DRDO-BU Center for Life Sciences, Bharathiar University Campus, Coimbatore, Tamilnadu, India.
Data mining and Text mining Laboratory, Department of Bioinformatics, Bharathiar University, Coimbatore, Tamilnadu, India.
PLoS One. 2018 Jul 26;13(7):e0200699. doi: 10.1371/journal.pone.0200699. eCollection 2018.
A wealth of knowledge concerning relations between genes and its associated diseases is present in biomedical literature. Mining these biological associations from literature can provide immense support to research ranging from drug-targetable pathways to biomarker discovery. However, time and cost of manual curation heavily slows it down. In this current scenario one of the crucial technologies is biomedical text mining, and relation extraction shows the promising result to explore the research of genes associated with diseases. By developing automatic extraction of gene-disease associations from the literature using joint ensemble learning we addressed this problem from a text mining perspective. In the proposed work, we employ a supervised machine learning approach in which a rich feature set covering conceptual, syntax and semantic properties jointly learned with word embedding are trained using ensemble support vector machine for extracting gene-disease relations from four gold standard corpora. Upon evaluating the machine learning approach shows promised results of 85.34%, 83.93%,87.39% and 85.57% of F-measure on EUADR, GAD, CoMAGC and PolySearch corpora respectively. We strongly believe that the presented novel approach combining rich syntax and semantic feature set with domain-specific word embedding through ensemble support vector machines evaluated on four gold standard corpora can act as a new baseline for future works in gene-disease relation extraction from literature.

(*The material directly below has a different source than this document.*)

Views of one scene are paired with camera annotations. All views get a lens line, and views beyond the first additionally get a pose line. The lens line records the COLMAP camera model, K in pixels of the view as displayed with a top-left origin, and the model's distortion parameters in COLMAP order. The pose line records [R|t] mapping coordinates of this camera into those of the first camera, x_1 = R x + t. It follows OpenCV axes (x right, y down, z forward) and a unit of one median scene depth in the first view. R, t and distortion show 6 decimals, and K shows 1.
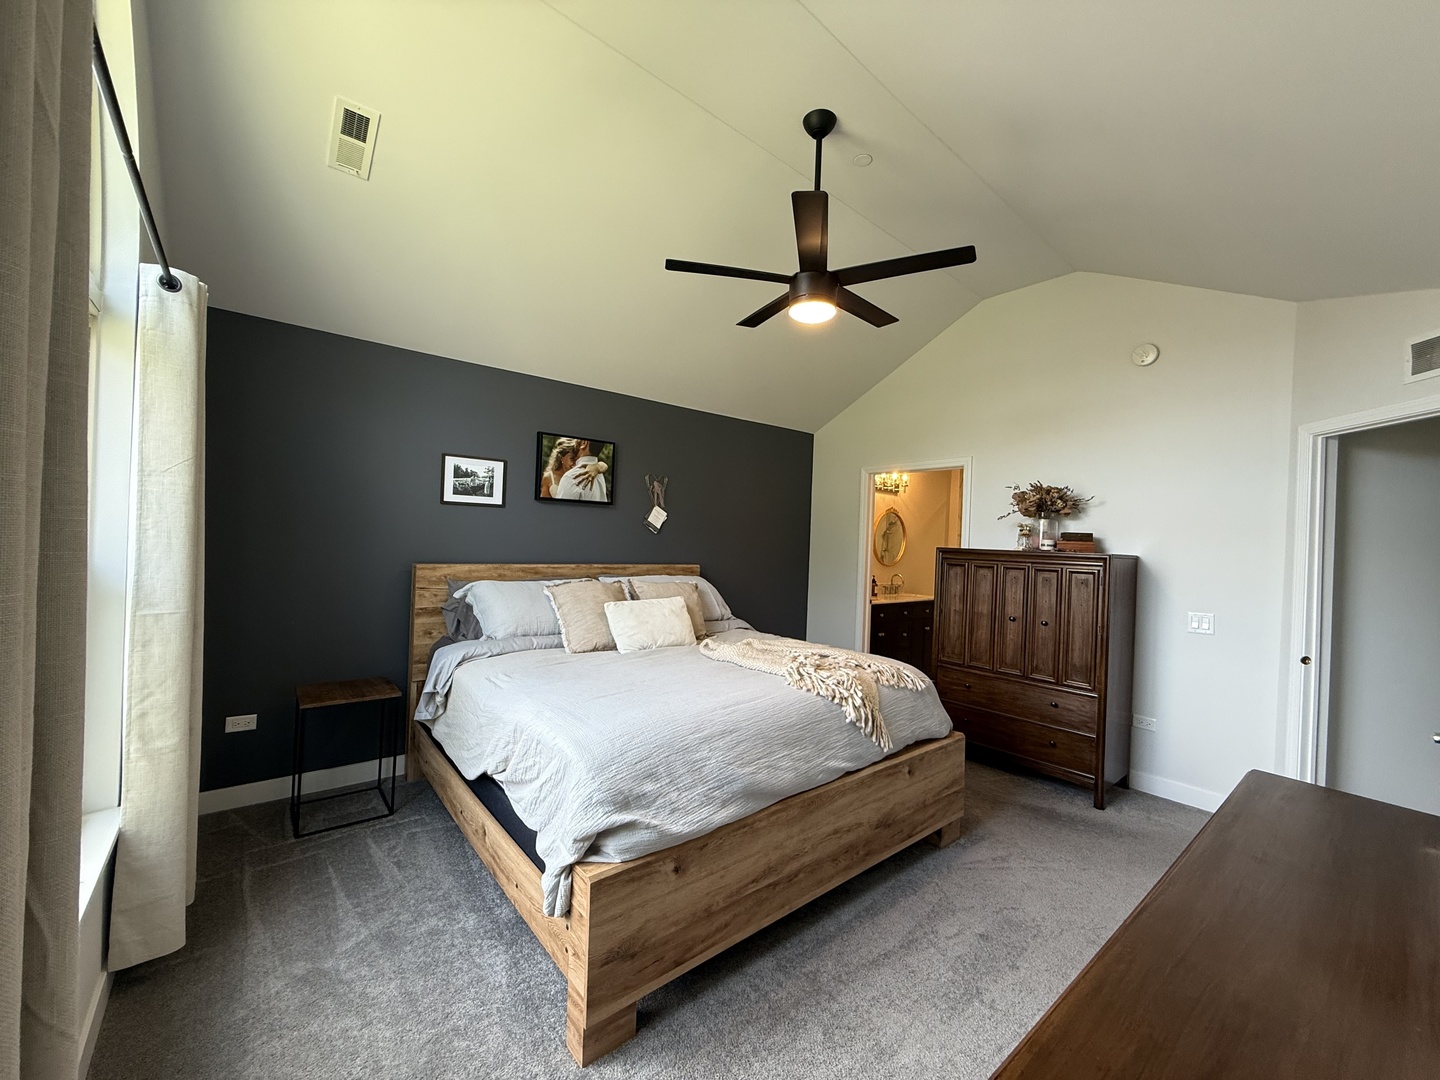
lens RADIAL K [[573.2, 0, 724.9], [0, 573.2, 541.9], [0, 0, 1]] dist [0.001248, -0.000772]
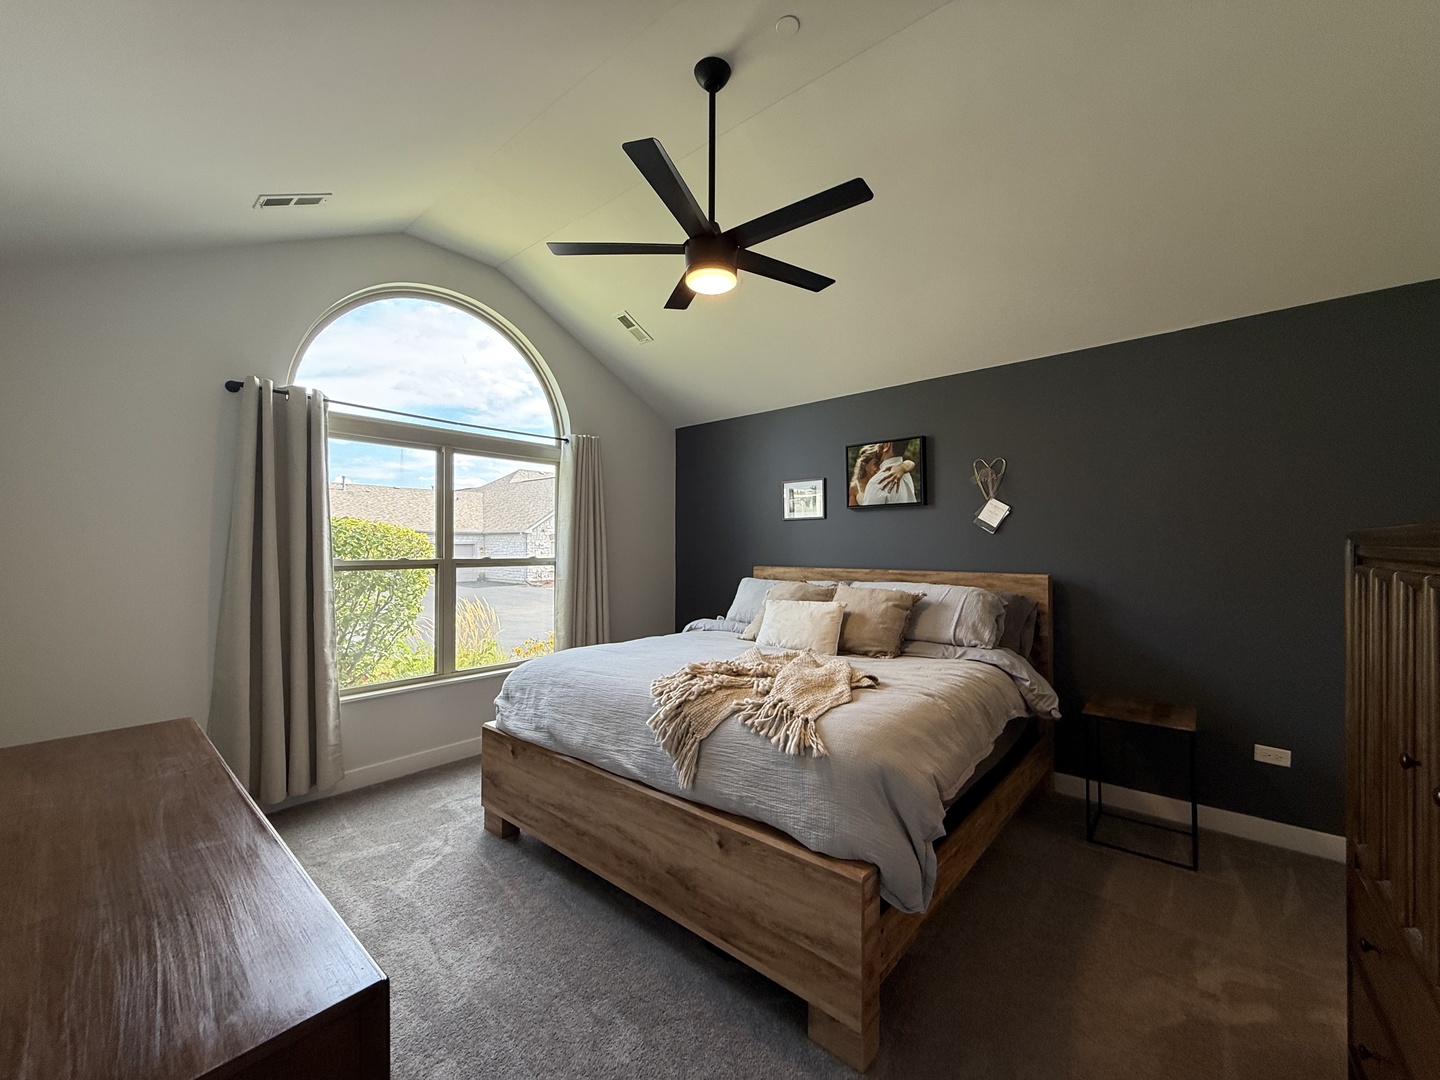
lens RADIAL K [[573.2, 0, 724.5], [0, 573.2, 545.7], [0, 0, 1]] dist [0.001248, -0.000772]
pose [[0.167424, -0.035106, -0.985260, 0.686953], [0.004827, 0.999383, -0.034789, 0.032381], [0.985873, 0.001069, 0.167490, 0.577992]]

生物医学文献中蕴含着丰富的基因与其相关疾病之间关系的知识。从文献中挖掘这些生物学关联,可以为从药物靶点途径到生物标志物发现的研究提供巨大支持。然而,手动编纂的时间和成本严重减缓了这一进程。在当前的情况下,生物医学文本挖掘是一项关键技术,关系提取显示出了有前途的结果,可以探索与疾病相关的基因的研究。通过使用联合集成学习从文献中自动提取基因-疾病关联,我们从文本挖掘的角度解决了这个问题。在提出的工作中,我们采用了一种有监督的机器学习方法,其中一个包含概念、语法和语义属性的丰富特征集与词嵌入一起学习,并使用集成支持向量机对来自四个黄金标准语料库的基因-疾病关系进行训练。在评估机器学习方法时,在 EUADR、GAD、CoMAGC 和 PolySearch 语料库上的 F 测度分别达到了 85.34%、83.93%、87.39%和 85.57%的有希望的结果。我们坚信,通过联合支持向量机在四个黄金标准语料库上评估,结合丰富的语法和语义特征集与特定领域的词嵌入的新颖方法,可以作为未来从文献中提取基因-疾病关系的新基准。